This post sums up some of my work on MySQL resilience and high availability at Booking.com by presenting the current state of automated master and intermediate master recoveries via Pseudo-GTID & Orchestrator.
Booking.com uses many different MySQL topologies, of varying vendors, configurations and workloads: Oracle MySQL, MariaDB, statement based replication, row based replication, hybrid, OLTP, OLAP, GTID (few), no GTID (most), Binlog Servers, filters, hybrid of all the above.
Topologies size varies from a single server to many-many-many. Our typical topology has a master in one datacenter, a bunch of slaves in same DC, a slave in another DC acting as an intermediate master to further bunch of slaves in the other DC. Something like this, give or take:
However as we are building our third data center (with MySQL deployments mostly completed) the graph turns more complex.
Two high availability questions are:
- What happens when an intermediate master dies? What of all its slaves?
- What happens when the master dies? What of the entire topology?
At this time we have:
- Pseudo-GTID deployed on all chains
- Injected every 5 seconds
- Using the monotonically ascending variation
- Pseudo-GTID based automated failover for intermediate masters on all chains
- Pseudo-GTID based automated failover for masters on roughly 30% of the chains.

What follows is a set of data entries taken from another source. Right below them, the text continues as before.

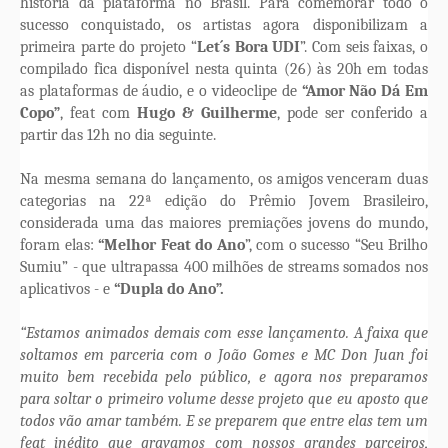
história da plataforma no Brasil. Para comemorar todo o
sucesso conquistado, os artistas agora disponibilizam a
primeira parte do projeto “
Let´s Bora UDI
”. Com seis faixas, o
compilado fica disponível nesta quinta (26) às 20h em todas
as plataformas de áudio, e o videoclipe de
“Amor Não Dá Em
Copo”
, feat com
Hugo & Guilherme
, pode ser conferido a
partir das 12h no dia seguinte.
Na mesma semana do lançamento, os amigos venceram duas
categorias na 22ª edição do Prêmio Jovem Brasileiro,
considerada uma das maiores premiações jovens do mundo,
foram elas:
“Melhor Feat do Ano
”, com o sucesso “Seu Brilho
Sumiu” - que ultrapassa 400 milhões de streams somados nos
aplicativos - e
“Dupla do Ano”.
“Estamos animados demais com esse lançamento. A faixa que
soltamos em parceria com o João Gomes e MC Don Juan foi
muito bem recebida pelo público, e agora nos preparamos
para soltar o primeiro volume desse projeto que eu aposto que
todos vão amar também. E se preparem que entre elas tem um
feat inédito que gravamos com nossos grandes parceiros,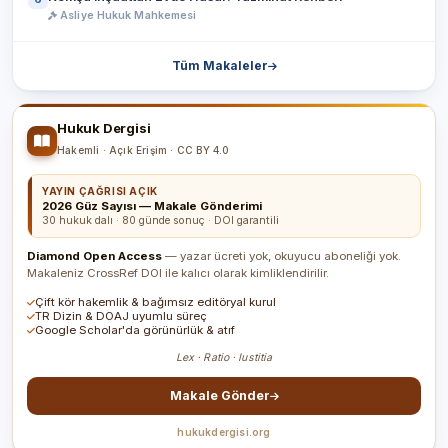
Asliye Hukuk Mahkemesi
Tüm Makaleler
Hukuk Dergisi
Hakemli · Açık Erişim · CC BY 4.0
YAYIN ÇAĞRISI AÇIK
2026 Güz Sayısı — Makale Gönderimi
30 hukuk dalı · 80 günde sonuç · DOI garantili
Diamond Open Access
— yazar ücreti yok, okuyucu aboneliği yok.
Makaleniz CrossRef DOI ile kalıcı olarak kimliklendirilir.
Çift kör hakemlik & bağımsız editöryal kurul
TR Dizin & DOAJ uyumlu süreç
Google Scholar'da görünürlük & atıf
Lex · Ratio · Iustitia
Makale Gönder
hukukdergisi.org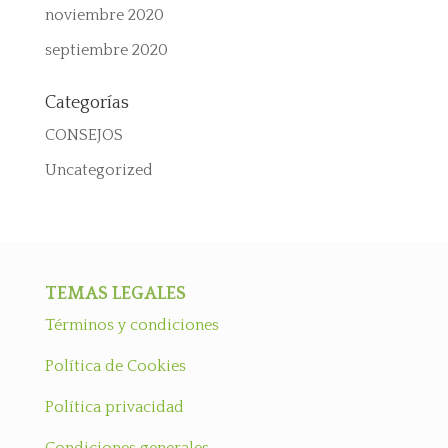
noviembre 2020
septiembre 2020
Categorías
CONSEJOS
Uncategorized
TEMAS LEGALES
Términos y condiciones
Política de Cookies
Política privacidad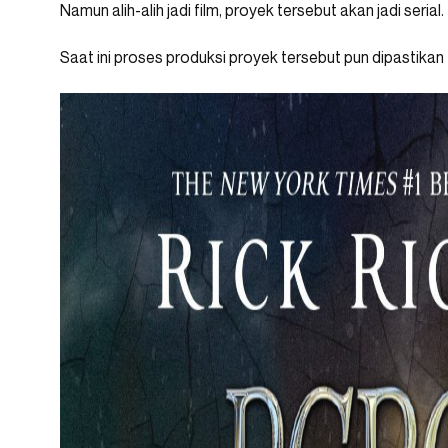
Namun alih-alih jadi film, proyek tersebut akan jadi serial.
Saat ini proses produksi proyek tersebut pun dipastikan 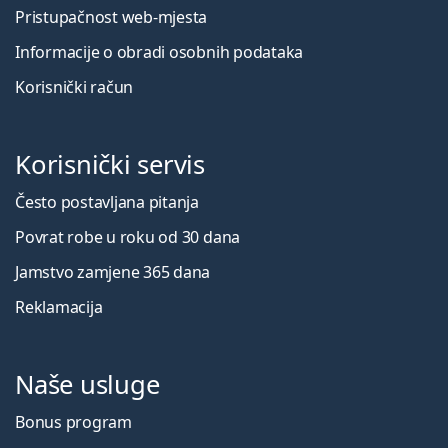
Pristupačnost web-mjesta
Informacije o obradi osobnih podataka
Korisnički račun
Korisnički servis
Često postavljana pitanja
Povrat robe u roku od 30 dana
Jamstvo zamjene 365 dana
Reklamacija
Naše usluge
Bonus program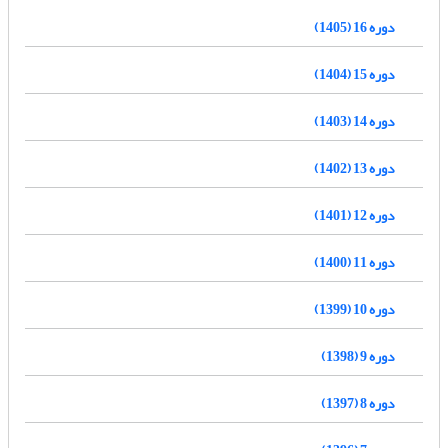
دوره 16 (1405)
دوره 15 (1404)
دوره 14 (1403)
دوره 13 (1402)
دوره 12 (1401)
دوره 11 (1400)
دوره 10 (1399)
دوره 9 (1398)
دوره 8 (1397)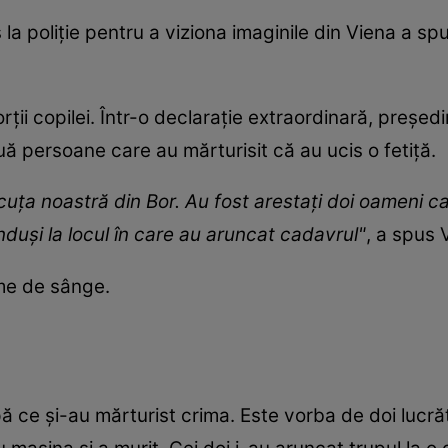
 la poliție pentru a viziona imaginile din Viena a sp
rții copilei. Într-o declarație extraordinară, preșe
ă persoane care au mărturisit că au ucis o fetiță.
uța noastră din Bor. Au fost arestați doi oameni c
duși la locul în care au aruncat cadavrul"
, a spus 
rme de sânge.
ă ce și-au mărturist crima. Este vorba de doi lucrăto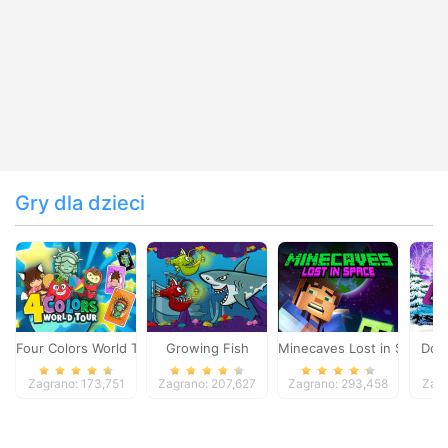
Gry dla dzieci
Four Colors World Tour
Growing Fish
Minecaves Lost in Space
Dol
Zagrano: 173,751
Zagrano: 207,627
Zagrano: 293,458
Zagr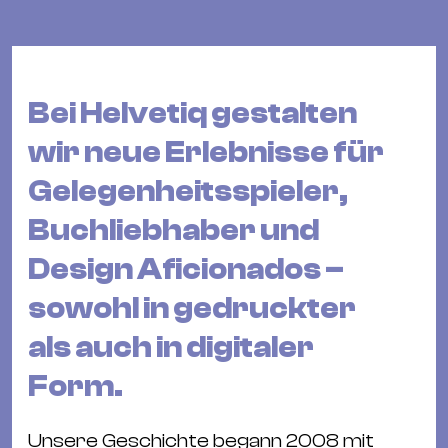
Bü
Kul
Re
Ba
Bei Helvetiq gestalten
&
wir neue Erlebnisse für
Pu
Gelegenheitsspieler,
Ca
&
Buchliebhaber und
Te
Design Aficionados –
Ro
Bä
sowohl in gedruckter
&
als auch in digitaler
Kon
Form.
Sh
Mo
Unsere Geschichte begann 2008 mit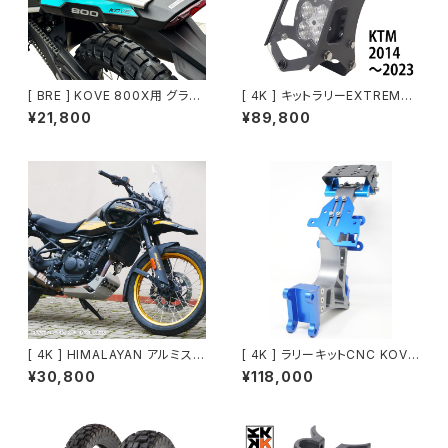
[ BRE ] KOVE 800X用 グラブ
[ 4K ] キットラリーEXTREME [
バー
KTM・Husq・GASGAS EDマシ
¥21,800
¥89,800
ン ～2023 ]
[ 4K ] HIMALAYAN アルミスキ
[ 4K ] ラリーキットCNC KOVE
ッドプレート
450RALLY
¥30,800
¥118,000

- The rest of 70% of chains are set for manual failover using Pseudo-GTID.
Pseudo-GTID is in particular used for:
- Salvaging slaves of a dead intermediate master
- Correctly grouping and connecting slaves of a dead master
- Routine refactoring of topologies. This includes:
- Manual repointing of slaves for various operations (e.g. offloading slaves from a busy box)
- Automated refactoring (for example, used by our automated upgrading script, which consults with orchestrator, upgrades, shuffles slaves around, updates intermediate master, suffles back...)
- (In the works), failing over binlog reader apps that audit our binary logs.